━━━━━ Records for the task ━━━━━
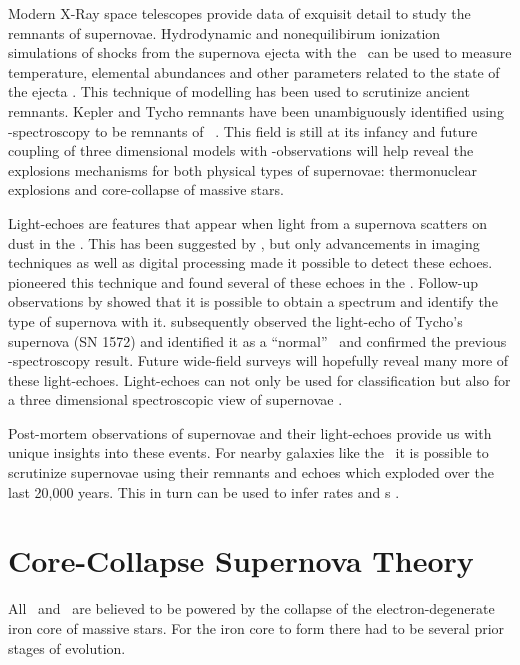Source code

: Modern X-Ray space telescopes provide data of exquisit detail to study the remnants of supernovae. Hydrodynamic and nonequilibirum ionization simulations of shocks from the supernova ejecta with the \ism\ can be used to measure temperature, elemental abundances and other parameters related to the state of the ejecta \citep{2003ApJ...593..358B, 2004AstL...30..737S, 2005ApJ...624..198B}. This technique of modelling has been used to scrutinize ancient remnants. Kepler and Tycho remnants have been unambiguously identified using \xray-spectroscopy to be remnants of \sneia\ \citep{2006ApJ...645.1373B, 2007ApJ...668L.135R}. This field is still at its infancy and future coupling of three dimensional models with \xray-observations will help reveal the explosions mechanisms for both physical types of supernovae: thermonuclear explosions and core-collapse of massive stars. 

Light-echoes are features that appear when light from a supernova scatters on dust in the \ism. This has been suggested by \citet{1940RvMP...12...66Z}, but only advancements in imaging techniques as well as digital processing made it possible to detect these echoes. \cite{2005Natur.438.1132R} pioneered this technique and found several of these echoes in the \lmc. Follow-up observations by \cite{2008ApJ...680.1137R} showed that it is possible to obtain a spectrum and identify the type of supernova with it. 
\cite{2008Natur.456..617K} subsequently observed the light-echo of Tycho's supernova (SN 1572) and identified it as a ``normal'' \snia\ and confirmed the previous \xray-spectroscopy result. Future wide-field surveys will hopefully reveal many more of these light-echoes. Light-echoes can not only be used for classification but also for a three dimensional spectroscopic view of supernovae \citep[demonstrated on the example of Cassiopeia A remnant][]{2011ApJ...732....3R}.

Post-mortem observations of supernovae and their light-echoes provide us with unique insights into these events. For nearby galaxies like the \lmc\ it is possible to scrutinize supernovae using their remnants and echoes which exploded over the last 20,000 years. This in turn can be used to infer rates and \dtd s \citep{2010MNRAS.407.1314M}.
\newpage
\section{Core-Collapse Supernova Theory}

All \snii\ and \snibc\ are believed to be powered by the collapse of the electron-degenerate iron core of massive stars. For the iron core to form there had to be several prior stages of evolution.

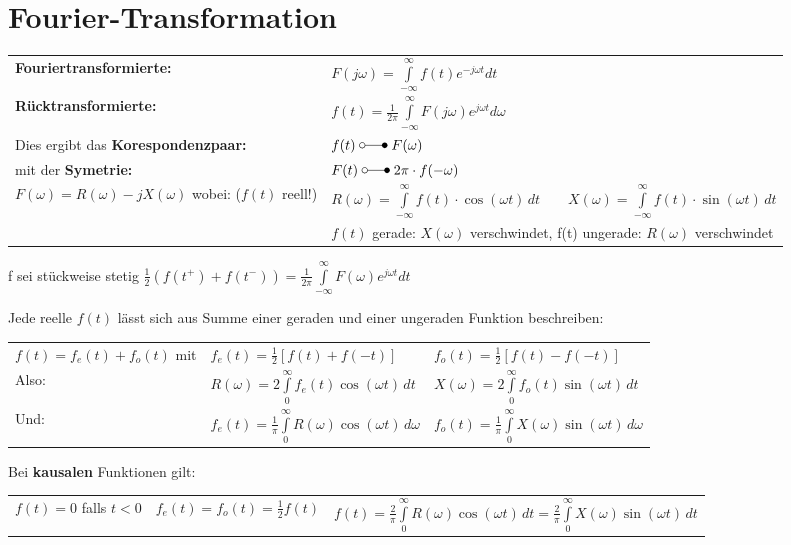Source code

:\section{Fourier-Transformation}
\begin{tabular}{|p{6cm} l|} \hline
	\textbf{Fouriertransformierte:} &
	$F(j\omega) = \int\limits_{-\infty}^{\infty} f(t)e^{-j\omega t}dt$ \\
	\textbf{Rücktransformierte:} &
	$f(t) = \frac{1}{2\pi}\int\limits_{-\infty}^{\infty}F(j\omega)e^{j\omega t}d\omega$ \\ \hline

Dies ergibt das \textbf{Korespondenzpaar:} & $f(t) \; \laplace \; F(\omega)$ \\
mit der \textbf{Symetrie:} & $F(t) \; \laplace \; 2\pi \cdot f(-\omega)$ \\

$F(\omega) = R(\omega) -jX(\omega)$ wobei: ($f(t)$ reell!) &
$R(\omega) = \int\limits_{-\infty}^\infty f(t)\cdot \cos(\omega t)\,dt \quad\quad X(\omega) =
\int\limits_{-\infty}^\infty f(t)\cdot \sin(\omega t)\,dt$
\\
&$f(t)$ gerade: $X(\omega)$ verschwindet, f(t) ungerade: $R(\omega)$ verschwindet \\
\hline
\end{tabular}

f sei stückweise stetig $\frac{1}{2}(f(t^+) + f(t^-)) = \frac{1}{2\pi} \int\limits_{-\infty}^{\infty}F(\omega)e^{j\omega t} dt$

Jede reelle $f(t)$ lässt sich aus Summe einer geraden und einer ungeraden Funktion beschreiben:\\
\begin{tabular}{lll}
$f(t) = f_e(t) + f_o(t)$ mit & $f_e(t) = \frac{1}{2}[f(t) + f(-t)]$ & $f_o(t) = \frac{1}{2}[f(t) - f(-t)]$ \\

Also: & $R(\omega) = 2 \int\limits_0^\infty f_e(t) \cos(\omega t)\,dt$ & $X(\omega) = 2 \int\limits_0^\infty
f_o(t) \sin(\omega t)\,dt$ \\

Und: & $f_e(t) = \frac{1}{\pi}\int\limits_0^\infty R(\omega)\cos(\omega t)\,d\omega$ & 
$f_o(t) = \frac{1}{\pi}\int\limits_0^\infty X(\omega)\sin(\omega t)\,d\omega$ \\
\end{tabular}

Bei \textbf{kausalen} Funktionen gilt:\\
\begin{tabular}{c c c}
	$f(t) = 0$ falls $t<0$ & 
	$f_e(t) = f_o(t) = \frac{1}{2}f(t)$ &
	$f(t) = \frac{2}{\pi}\int\limits_0^\infty R(\omega) \cos(\omega t)\,dt = \frac{2}{\pi}\int\limits_0^\infty X(\omega) \sin(\omega t)\,dt$
\end{tabular}
	

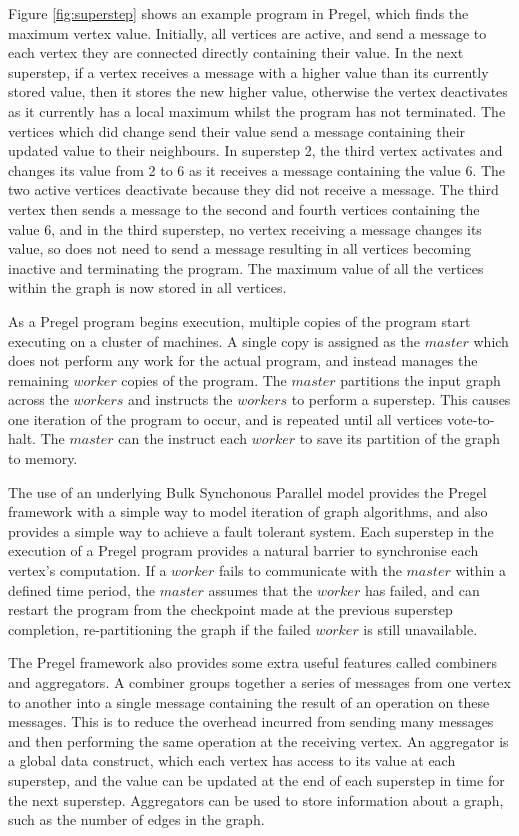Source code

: Figure \ref{fig:superstep} shows an example program in Pregel, which finds the maximum vertex value. Initially, all vertices are active, and send a message to each vertex they are connected directly containing their value. In the next superstep, if a vertex receives a message with a higher value than its currently stored value, then it stores the new higher value, otherwise the vertex deactivates as it currently has a local maximum whilst the program has not terminated. The vertices which did change send their value send a message containing their updated value to their neighbours. In superstep 2, the third vertex activates and changes its value from 2 to 6 as it receives a message containing the value 6. The two active vertices deactivate because they did not receive a message. The third vertex then sends a message to the second and fourth vertices containing the value 6, and in the third superstep, no vertex receiving a message changes its value, so does not need to send a message resulting in all vertices becoming inactive and terminating the program. The maximum value of all the vertices within the graph is now stored in all vertices.

As a Pregel program begins execution, multiple copies of the program start executing on a cluster of machines. A single copy is assigned as the $master$ which does not perform any work for the actual program, and instead manages the remaining $worker$ copies of the program. The $master$ partitions the input graph across the $workers$ and instructs the $workers$ to perform a superstep. This causes one iteration of the program to occur, and is repeated until all vertices vote-to-halt. The $master$ can the instruct each $worker$ to save its partition of the graph to memory.

The use of an underlying Bulk Synchonous Parallel model provides the Pregel framework with a simple way to model iteration of graph algorithms, and also provides a simple way to achieve a fault tolerant system. Each superstep in the execution of a Pregel program provides a natural barrier to synchronise each vertex's computation. If a $worker$ fails to communicate with the $master$ within a defined time period, the $master$ assumes that the $worker$ has failed, and can restart the program from the checkpoint made at the previous superstep completion, re-partitioning the graph if the failed $worker$ is still unavailable.

The Pregel framework also provides some extra useful features called combiners and aggregators. A combiner groups together a series of messages from one vertex to another into a single message containing the result of an operation on these messages. This is to reduce the overhead incurred from sending many messages and then performing the same operation at the receiving vertex. An aggregator is a global data construct, which each vertex has access to its value at each superstep, and the value can be updated at the end of each superstep in time for the next superstep. Aggregators can be used to store information about a graph, such as the number of edges in the graph.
━━━━━
Problem description :: Return each line above exactly; any pictures are to be skipped.

Result ::
Source code

: Modern X-Ray space telescopes provide data of exquisit detail to study the remnants of supernovae. Hydrodynamic and nonequilibirum ionization simulations of shocks from the supernova ejecta with the \ism\ can be used to measure temperature, elemental abundances and other parameters related to the state of the ejecta \citep{2003ApJ...593..358B, 2004AstL...30..737S, 2005ApJ...624..198B}. This technique of modelling has been used to scrutinize ancient remnants. Kepler and Tycho remnants have been unambiguously identified using \xray-spectroscopy to be remnants of \sneia\ \citep{2006ApJ...645.1373B, 2007ApJ...668L.135R}. This field is still at its infancy and future coupling of three dimensional models with \xray-observations will help reveal the explosions mechanisms for both physical types of supernovae: thermonuclear explosions and core-collapse of massive stars. 

Light-echoes are features that appear when light from a supernova scatters on dust in the \ism. This has been suggested by \citet{1940RvMP...12...66Z}, but only advancements in imaging techniques as well as digital processing made it possible to detect these echoes. \cite{2005Natur.438.1132R} pioneered this technique and found several of these echoes in the \lmc. Follow-up observations by \cite{2008ApJ...680.1137R} showed that it is possible to obtain a spectrum and identify the type of supernova with it. 
\cite{2008Natur.456..617K} subsequently observed the light-echo of Tycho's supernova (SN 1572) and identified it as a ``normal'' \snia\ and confirmed the previous \xray-spectroscopy result. Future wide-field surveys will hopefully reveal many more of these light-echoes. Light-echoes can not only be used for classification but also for a three dimensional spectroscopic view of supernovae \citep[demonstrated on the example of Cassiopeia A remnant][]{2011ApJ...732....3R}.

Post-mortem observations of supernovae and their light-echoes provide us with unique insights into these events. For nearby galaxies like the \lmc\ it is possible to scrutinize supernovae using their remnants and echoes which exploded over the last 20,000 years. This in turn can be used to infer rates and \dtd s \citep{2010MNRAS.407.1314M}.
\newpage
\section{Core-Collapse Supernova Theory}

All \snii\ and \snibc\ are believed to be powered by the collapse of the electron-degenerate iron core of massive stars. For the iron core to form there had to be several prior stages of evolution.

Source code

:\section{Fourier-Transformation}
\begin{tabular}{|p{6cm} l|} \hline
	\textbf{Fouriertransformierte:} &
	$F(j\omega) = \int\limits_{-\infty}^{\infty} f(t)e^{-j\omega t}dt$ \\
	\textbf{Rücktransformierte:} &
	$f(t) = \frac{1}{2\pi}\int\limits_{-\infty}^{\infty}F(j\omega)e^{j\omega t}d\omega$ \\ \hline

Dies ergibt das \textbf{Korespondenzpaar:} & $f(t) \; \laplace \; F(\omega)$ \\
mit der \textbf{Symetrie:} & $F(t) \; \laplace \; 2\pi \cdot f(-\omega)$ \\

$F(\omega) = R(\omega) -jX(\omega)$ wobei: ($f(t)$ reell!) &
$R(\omega) = \int\limits_{-\infty}^\infty f(t)\cdot \cos(\omega t)\,dt \quad\quad X(\omega) =
\int\limits_{-\infty}^\infty f(t)\cdot \sin(\omega t)\,dt$
\\
&$f(t)$ gerade: $X(\omega)$ verschwindet, f(t) ungerade: $R(\omega)$ verschwindet \\
\hline
\end{tabular}

f sei stückweise stetig $\frac{1}{2}(f(t^+) + f(t^-)) = \frac{1}{2\pi} \int\limits_{-\infty}^{\infty}F(\omega)e^{j\omega t} dt$

Jede reelle $f(t)$ lässt sich aus Summe einer geraden und einer ungeraden Funktion beschreiben:\\
\begin{tabular}{lll}
$f(t) = f_e(t) + f_o(t)$ mit & $f_e(t) = \frac{1}{2}[f(t) + f(-t)]$ & $f_o(t) = \frac{1}{2}[f(t) - f(-t)]$ \\

Also: & $R(\omega) = 2 \int\limits_0^\infty f_e(t) \cos(\omega t)\,dt$ & $X(\omega) = 2 \int\limits_0^\infty
f_o(t) \sin(\omega t)\,dt$ \\

Und: & $f_e(t) = \frac{1}{\pi}\int\limits_0^\infty R(\omega)\cos(\omega t)\,d\omega$ & 
$f_o(t) = \frac{1}{\pi}\int\limits_0^\infty X(\omega)\sin(\omega t)\,d\omega$ \\
\end{tabular}

Bei \textbf{kausalen} Funktionen gilt:\\
\begin{tabular}{c c c}
	$f(t) = 0$ falls $t<0$ & 
	$f_e(t) = f_o(t) = \frac{1}{2}f(t)$ &
	$f(t) = \frac{2}{\pi}\int\limits_0^\infty R(\omega) \cos(\omega t)\,dt = \frac{2}{\pi}\int\limits_0^\infty X(\omega) \sin(\omega t)\,dt$
\end{tabular}
	

Source code

: Figure \ref{fig:superstep} shows an example program in Pregel, which finds the maximum vertex value. Initially, all vertices are active, and send a message to each vertex they are connected directly containing their value. In the next superstep, if a vertex receives a message with a higher value than its currently stored value, then it stores the new higher value, otherwise the vertex deactivates as it currently has a local maximum whilst the program has not terminated. The vertices which did change send their value send a message containing their updated value to their neighbours. In superstep 2, the third vertex activates and changes its value from 2 to 6 as it receives a message containing the value 6. The two active vertices deactivate because they did not receive a message. The third vertex then sends a message to the second and fourth vertices containing the value 6, and in the third superstep, no vertex receiving a message changes its value, so does not need to send a message resulting in all vertices becoming inactive and terminating the program. The maximum value of all the vertices within the graph is now stored in all vertices.

As a Pregel program begins execution, multiple copies of the program start executing on a cluster of machines. A single copy is assigned as the $master$ which does not perform any work for the actual program, and instead manages the remaining $worker$ copies of the program. The $master$ partitions the input graph across the $workers$ and instructs the $workers$ to perform a superstep. This causes one iteration of the program to occur, and is repeated until all vertices vote-to-halt. The $master$ can the instruct each $worker$ to save its partition of the graph to memory.

The use of an underlying Bulk Synchonous Parallel model provides the Pregel framework with a simple way to model iteration of graph algorithms, and also provides a simple way to achieve a fault tolerant system. Each superstep in the execution of a Pregel program provides a natural barrier to synchronise each vertex's computation. If a $worker$ fails to communicate with the $master$ within a defined time period, the $master$ assumes that the $worker$ has failed, and can restart the program from the checkpoint made at the previous superstep completion, re-partitioning the graph if the failed $worker$ is still unavailable.

The Pregel framework also provides some extra useful features called combiners and aggregators. A combiner groups together a series of messages from one vertex to another into a single message containing the result of an operation on these messages. This is to reduce the overhead incurred from sending many messages and then performing the same operation at the receiving vertex. An aggregator is a global data construct, which each vertex has access to its value at each superstep, and the value can be updated at the end of each superstep in time for the next superstep. Aggregators can be used to store information about a graph, such as the number of edges in the graph.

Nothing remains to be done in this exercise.